Monitor connectivity of a Kafka client

Primary LanguagePythonOtherNOASSERTION

gcn-monitor

A Kafka client instrumented with Prometheus.

Configuration

The following environment variables may be used to configure the service:

Name Value
KAFKA_* Kafka client configuration as understood by Confluent Platform docker containers

How to contribute

This package uses Poetry for packaging and Python virtual environment management. To get started:

  1. Fork and clone this repository.

  2. Install pre-commit hooks by running the following two commands:

    pip install pre-commit
    pre-commit install
    
  3. Install Poetry by following their installation instructions.
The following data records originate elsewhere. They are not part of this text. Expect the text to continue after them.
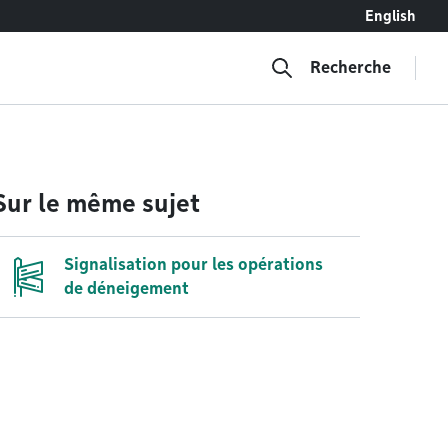
English
Recherche
Sur le même sujet
Signalisation pour les opérations
de déneigement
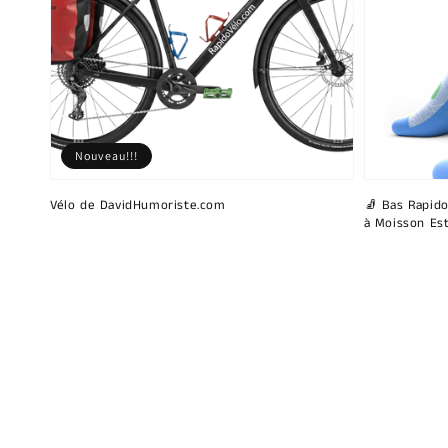
Nouveau!!!
Vélo de DavidHumoriste.com
🧦 Bas Rapido
à Moisson Est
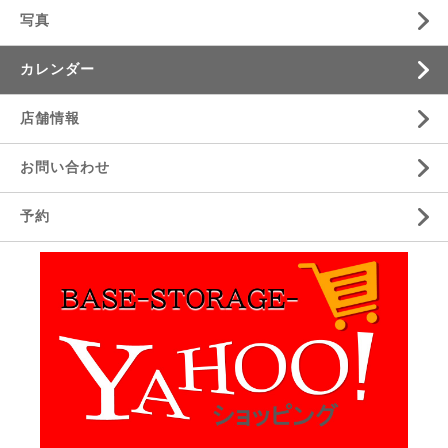
写真
カレンダー
店舗情報
お問い合わせ
予約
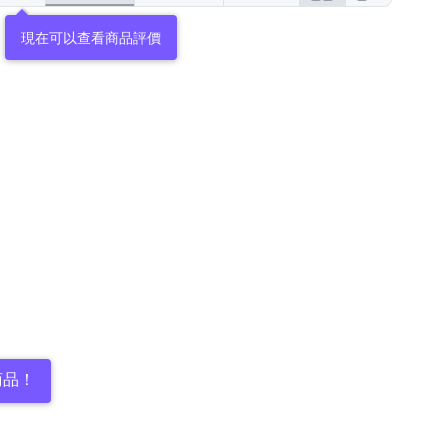
現在可以查看商品評價
商品！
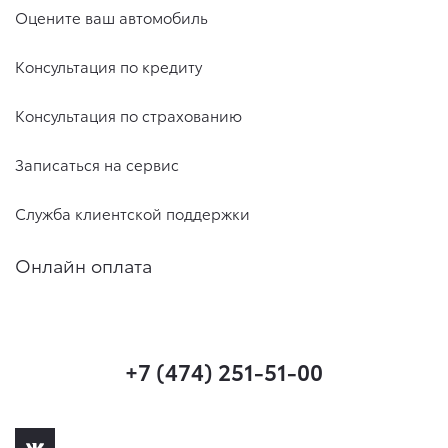
Оцените ваш автомобиль
Консультация по кредиту
Консультация по страхованию
Записаться на сервис
Служба клиентской поддержки
Онлайн оплата
+7 (474) 251-51-00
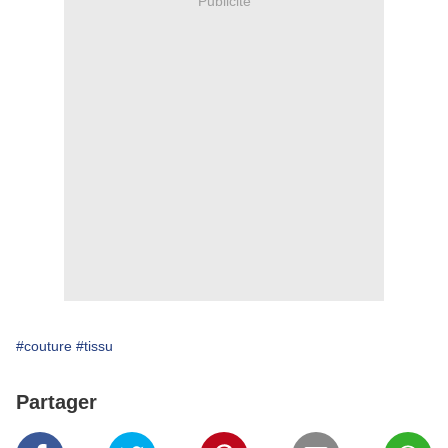
Publicité
#couture
#tissu
Partager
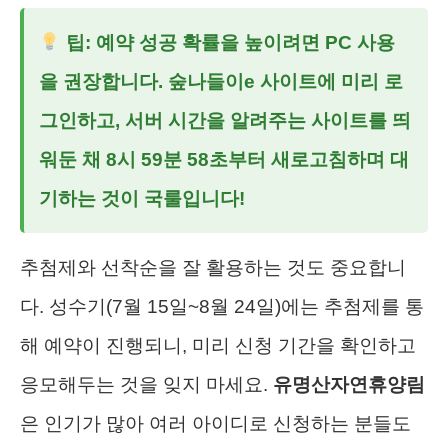
팁: 예약 성공 확률을 높이려면 PC 사용
을 권장합니다. 숲나들이e 사이트에 미리 로
그인하고, 서버 시간을 알려주는 사이트를 띄
워둔 채 8시 59분 58초부터 새로고침하며 대
기하는 것이 국룰입니다!
추첨제와 선착순을 잘 활용하는 것도 중요합니
다. 성수기(7월 15일~8월 24일)에는 추첨제를 통
해 예약이 진행되니, 미리 신청 기간을 확인하고
응모해두는 것을 잊지 마세요.
유명산자연휴양림
은 인기가 많아 여러 아이디로 신청하는 분들도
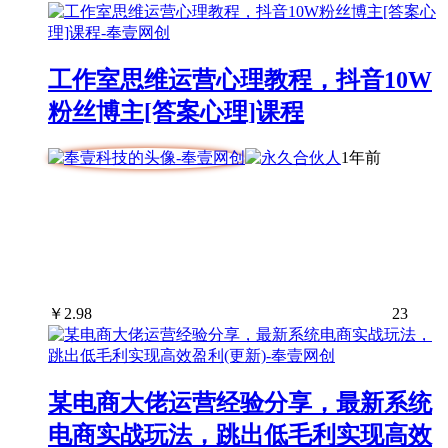
工作室思维运营心理教程，抖音10W
粉丝博主[答案心理]课程
1年前
￥
2.98
23
某电商大佬运营经验分享，最新系统
电商实战玩法，跳出低毛利实现高效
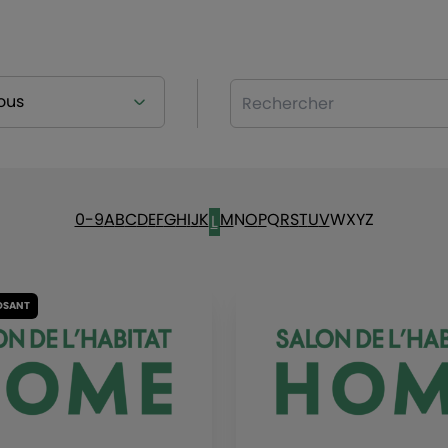
Rechercher
0-9
A
B
C
D
E
F
G
H
I
J
K
M
N
O
P
Q
R
S
T
U
V
W
X
Y
Z
L
OSANT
  4. Install this package and its dependencies by running the following command inside your clone of this repository:

    poetry install --all-extras
    
  5. Run the following command to launch a shell that is preconfigured with the project's virtual environment:

    poetry shell
    

S3 Output

We are not currently using the S3 Sink connector. In its place, in kafka.py we are uploading files directly to an S3 bucket. The raw message value is uploaded as-is (a byte string). If a key is present on the message, it is also stored as a byte string. If headers are included in the message, their key-value pairs are parsed and stored as a JSON object, where the value is a base64 encoded string.

For example:

Headers provided in a message would be read in a python consumer from the message.headers() function as:

 [('header1', b'value'), ('header2', b'value2')]

and subsequently stored as:

{'header1': 'dmFsdWU=', 'header2': 'dmFsdWUy'}

This varies from the connector behavior slightly in that the connector's json converter classes base the output json structure on some provided schema. This should not have any impact on loss of data between the two methods.